Material provided:
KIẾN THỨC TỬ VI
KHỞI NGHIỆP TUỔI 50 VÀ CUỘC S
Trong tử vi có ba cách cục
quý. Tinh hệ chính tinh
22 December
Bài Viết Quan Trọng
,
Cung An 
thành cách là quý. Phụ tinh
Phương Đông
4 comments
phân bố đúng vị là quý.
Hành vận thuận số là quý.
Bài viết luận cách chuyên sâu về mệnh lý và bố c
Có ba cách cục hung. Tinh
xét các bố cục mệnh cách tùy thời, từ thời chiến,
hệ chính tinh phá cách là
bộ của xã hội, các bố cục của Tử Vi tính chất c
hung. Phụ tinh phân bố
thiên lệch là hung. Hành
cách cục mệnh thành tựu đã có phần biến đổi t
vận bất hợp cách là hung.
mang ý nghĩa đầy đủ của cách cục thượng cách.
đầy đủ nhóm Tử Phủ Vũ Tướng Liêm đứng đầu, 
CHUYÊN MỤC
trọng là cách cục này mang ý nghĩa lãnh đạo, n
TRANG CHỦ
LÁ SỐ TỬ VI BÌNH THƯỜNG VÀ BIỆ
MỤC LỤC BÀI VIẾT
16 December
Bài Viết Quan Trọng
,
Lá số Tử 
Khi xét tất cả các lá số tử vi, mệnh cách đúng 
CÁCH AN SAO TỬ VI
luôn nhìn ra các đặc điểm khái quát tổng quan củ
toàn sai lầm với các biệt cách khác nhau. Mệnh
---
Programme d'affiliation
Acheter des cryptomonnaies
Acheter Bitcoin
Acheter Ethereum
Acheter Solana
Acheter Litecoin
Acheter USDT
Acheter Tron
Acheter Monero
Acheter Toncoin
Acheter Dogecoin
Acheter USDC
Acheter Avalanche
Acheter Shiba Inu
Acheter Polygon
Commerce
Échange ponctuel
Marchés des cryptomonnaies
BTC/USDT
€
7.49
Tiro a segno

Work task:
Please tally the lines in the data above containing the string "thành", and give the number alone.

Response to this task:
2